Le contexte est crucial pour la philosophie du paysage de Van der Hilst, c'est pourquoi la commission Boer met l'accent sur les espèces européennes. Nombreux Quercus robur, ou du chêne truffier, des spécimens ont été ajoutés, un arbre si robuste que les agriculteurs locaux, frustrés par l'effort qu'il fallait pour en couper un, l'utilisaient pour le défricher avec de la dynamite. Viennent les érables des champs et les mêmes rhododendrons qui poussent dans les forêts hollandaises. Les haies de hêtres existantes isolaient le jardin du monde extérieur, de sorte que le concepteur a creusé des ouvertures dans la travée nord pour admettre des rayons de lumière et des brises et pour encadrer le pâturage d'un voisin en rouge et blanc Holsteins.

En 2007, Boer a acheté des terres adjacentes, doublant sa superficie. Cela a permis à Van der Hilst d'étendre sa vision à des centaines de pieds vers l'est dans une étendue romantique où l'herbe pousse à la hauteur des prés et le la propriété, dit-il, «devient moins un jardin et plus un paysage». Aussi acquis, de l'autre côté de la haie nord, était un ruban d'environ 33 pieds de large et plusieurs centaines de pieds de long que le concepteur a traité comme une plate-forme d'observation, où l'on admire des panoramas picturaux de champ et forêt. Comme il l'explique, "Vous franchissez la haie comme si vous montiez sur un balcon."

Aidé par le fils aîné des Boers, Menno (dont le travail sur le projet lui a permis de devenir lui-même concepteur de jardins), Van der Hilst progressivement transformé la propriété - tout en précisant que "vous pouvez toujours toucher certaines plantes de Dirkje". La grille de buis de sa rose maintenant disparue parterre, par exemple, a été replanté en vagues concentriques qui émergent d'un coin de la maison et imitent la surface ondulante de la pièce d'eau en forme de croix. Et deux nouveaux enclos - l'un avec des fleurs blanches et bleues, l'autre avec des rouges et des jaunes - sont des "portraits de l’amour de Dirkje pour les fleurs ", dit Van der Hilst," des endroits idylliques qui vous permettent de vous perdre et rêver."

Il y a quelques années, Boer a commencé à discuter de l'incorporation de sculptures modernes dans le projet. Avant que cela ne puisse arriver, cependant, il était atteint d'une maladie débilitante. Certains agriculteurs de Dijkerhoek, bénéficiaires des conseils commerciaux de Boer au fil des ans et admirateurs de son amour pour la terre, se sont mobilisés pour garder l’oasis d’émeraude en ordre. Et quand il est mort l'année dernière, à 65 ans, un certain nombre d'entre eux étaient porteurs.

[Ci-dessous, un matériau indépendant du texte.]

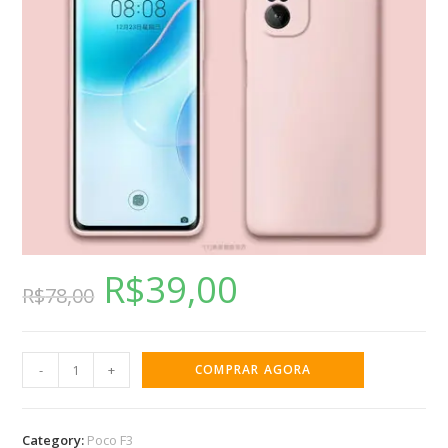
R$
39,00
R$
78,00
-
+
COMPRAR AGORA
Category:
Poco F3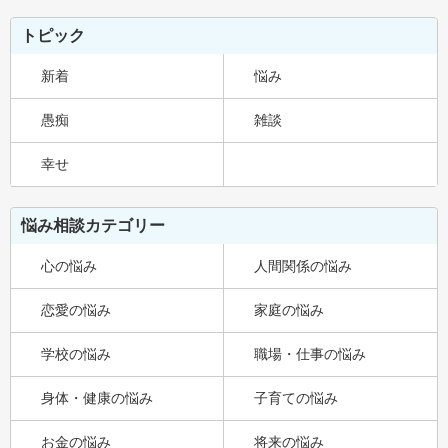
トピック
新着
悩み
愚痴
雑談
幸せ
悩み相談カテゴリー
心の悩み
人間関係の悩み
恋愛の悩み
家庭の悩み
学校の悩み
職場・仕事の悩み
身体・健康の悩み
子育ての悩み
お金の悩み
将来の悩み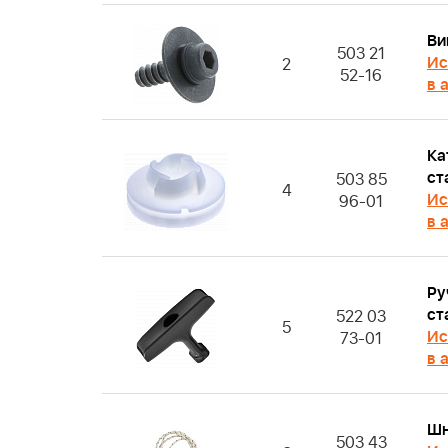
Ви
503 21
Ис
2
52-16
в 
Ка
ст
503 85
4
Ис
96-01
в 
Ру
ст
522 03
5
Ис
73-01
в 
Шн
503 43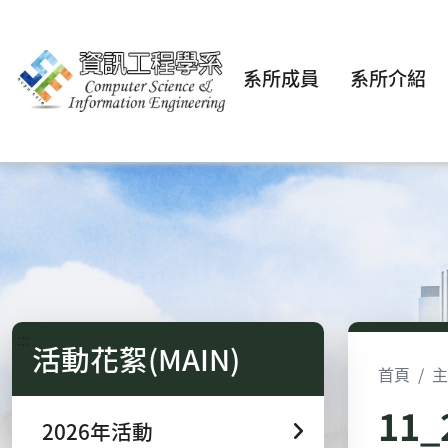
系所成員
系所介紹
:::
活動花絮(MAIN)
首頁
主
11
2026年活動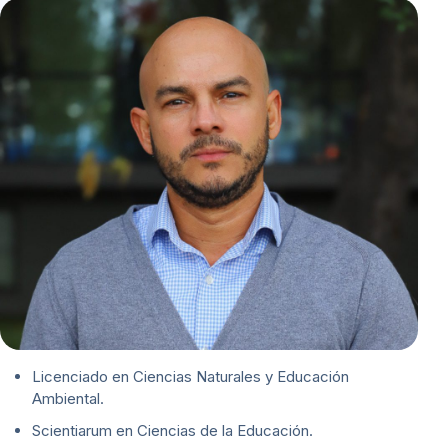
Licenciado en Ciencias Naturales y Educación
Ambiental.
Scientiarum en Ciencias de la Educación.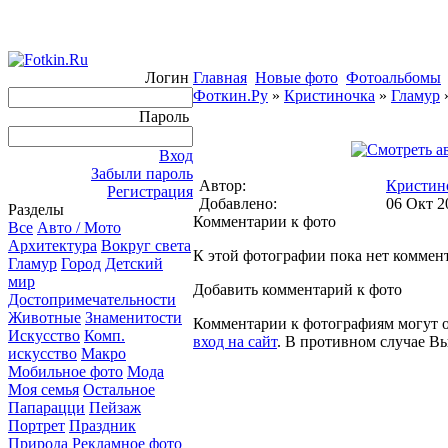
Логин
Главная
Новые фото
Фотоальбомы
Фоткин.Ру
»
Кристиночка
»
Гламур
Пароль
Вход
Забыли пароль
Автор:
Кристин
Регистрация
Добавлено:
06 Окт 2
Разделы
Комментарии к фото
Все
Авто / Мото
Архитектура
Вокруг света
К этой фотографии пока нет коммен
Гламур
Город
Детский
мир
Добавить комментарий к фото
Достопримечательности
Животные
Знаменитости
Комментарии к фотографиям могут ос
Искусство
Комп.
вход на сайт
. В противном случае В
искусство
Макро
Мобильное фото
Мода
Моя семья
Остальное
Папарацци
Пейзаж
Портрет
Праздник
Природа
Рекламное фото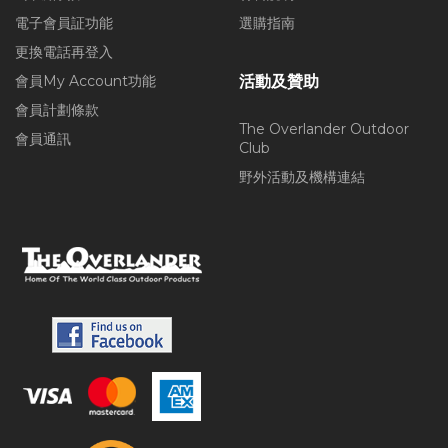
電子會員証功能
選購指南
更換電話再登入
會員My Account功能
活動及贊助
會員計劃條款
The Overlander Outdoor
會員通訊
Club
野外活動及機構連結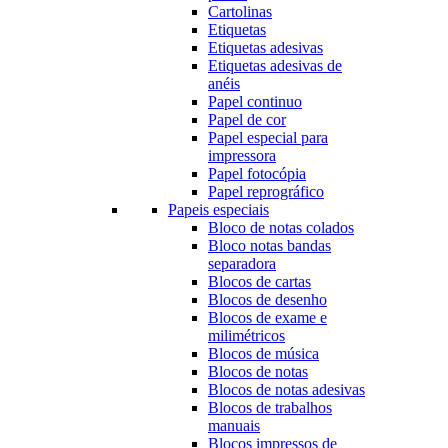
Cartolinas
Etiquetas
Etiquetas adesivas
Etiquetas adesivas de
anéis
Papel continuo
Papel de cor
Papel especial para
impressora
Papel fotocópia
Papel reprográfico
Papeis especiais
Bloco de notas colados
Bloco notas bandas
separadora
Blocos de cartas
Blocos de desenho
Blocos de exame e
milimétricos
Blocos de música
Blocos de notas
Blocos de notas adesivas
Blocos de trabalhos
manuais
Blocos impressos de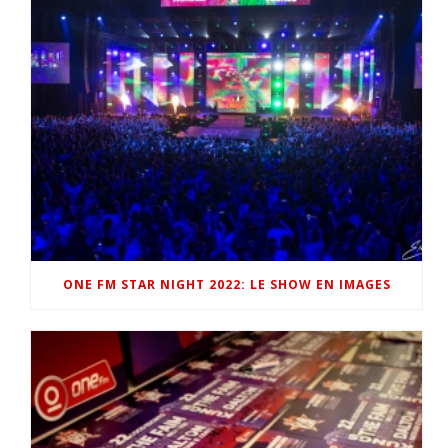
ONE FM STAR NIGHT 2022: LE SHOW EN IMAGES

Ces jours-ci, le jardin a un nouveau gardien et champion à Menno Boer, qui travaille pour une entreprise de paysage dans la ville hollandaise centrale de Woerden et se rend régulièrement pour tailler et désherber. De temps en temps, il entend des cyclistes sur la route descendre de leur vélo pour pouvoir regarder à travers une ouverture dans une haie. «Ils disent toujours à quel point c'est beau», note-t-il avec appréciation. "Tout le monde est surpris de découvrir ce qui se cache ici."